Skip site navigation (1) Skip section navigation (2)

Re: Operator Classes and ANALYZE

From: Rusty Conover <rconover(at)infogears(dot)com>
To: Simon Riggs <simon(at)2ndquadrant(dot)com>
Cc: <pgsql-bugs(at)postgresql(dot)org>
Subject: Re: Operator Classes and ANALYZE
Date: 2006-11-06 21:47:55
Message-ID: 77971F3B-C24E-4155-8B8B-09F2AE0C0903@infogears.com (view raw or flat)
Thread:
Lists: pgsql-bugs
On Nov 6, 2006, at 1:53 PM, Simon Riggs wrote:

> On Fri, 2006-11-03 at 15:16 -0700, Rusty Conover wrote:
>
>> It doesn't appear that ANALYZE uses the specified operator class for
>> producing statistics on an index when that operator class is not the
>> default for the data type.  This appears to be leading to poor query
>> planning.
>
>> For speed of indexing a few million urls I'm indexing them with a
>> custom data type. The data type aptly named "urlhash" has:
>
> Have you read the CREATE TYPE man page, specifically with regard to  
> the
> analyze_function clause? Basically, if you want anything different,  
> you
> have to write an analysis function yourself.
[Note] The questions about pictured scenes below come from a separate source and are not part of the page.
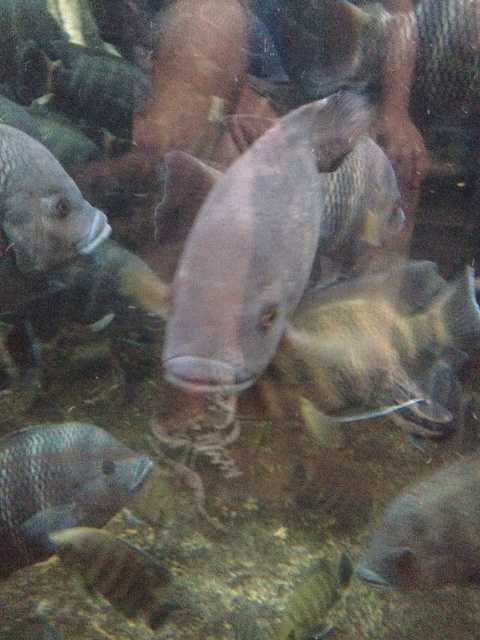
You are an underwater photographer aiming to capture a photo of both the shiny silver fish at lower left and the shiny silver fish at center. Which fish is located to the left of the other?

The shiny silver fish at lower left is positioned on the left side of the shiny silver fish at center.

You are an underwater photographer aiming to capture a closeup of the fish near the two points marked in the scene. Which point, point [398,545] or point [280,632], is better for focusing your camera to ensure the fish in the foreground is sharp?

Point [398,545] is closer to the camera than point [280,632], so focusing on point [398,545] will ensure the fish in the foreground is sharp.

You are an underwater photographer trying to capture a closeup of the shiny silver fish at lower left and the shiny silver fish at center. Since you want to focus on the bigger fish, which one should you aim your camera at?

The shiny silver fish at lower left is bigger than the shiny silver fish at center, so you should aim your camera at the shiny silver fish at lower left to capture a closeup of the bigger fish.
This is what PostGIS
> (www.postgis.org) does, if you want to look for specific code  
> examples.


I have read it and works great, because it says it uses the default  
operators = and < to build the statistics which should work great for  
the default operator class.    I don't think I need to write my own  
analyze function because the default behavior works so well.  I just  
want the ANALYZE call to use the index's opclass definitions of = and  
< if the index is created with a custom operator class that is not  
the default for the data type.


>
> ANALYZE collects stats for tables, not indexes, using the default
> operator class for the datatype. So even though you've clearly  
> specified
> an opclass for the index, no stats will be collected using it.
>

I don't think thats correct because, with indexes based on functions  
there are statistics that clearly can't be gathered just directly  
from the table.  Analyze does look at indexes to build up the  
histogram statistics and correlation.  See compute_index_stats in  
analyze.c.


> Alternatively, perhaps you have fallen foul of this situation?
>

> /*
>  * Can't analyze if the opclass uses a storage type
>  * different from the expression result type. We'd get
>  * confused because the type shown in pg_attribute for
>  * the index column doesn't match what we are getting
>  * from the expression. Perhaps this can be fixed
>  * someday, but for now, punt.
>  */
>
> It's in the analyze.c code, but not in the docs.
>
> Be interested in a full report of your research, once you're done.
>

I don't think this applies because the storage type is the same its  
just a separate operator class being used.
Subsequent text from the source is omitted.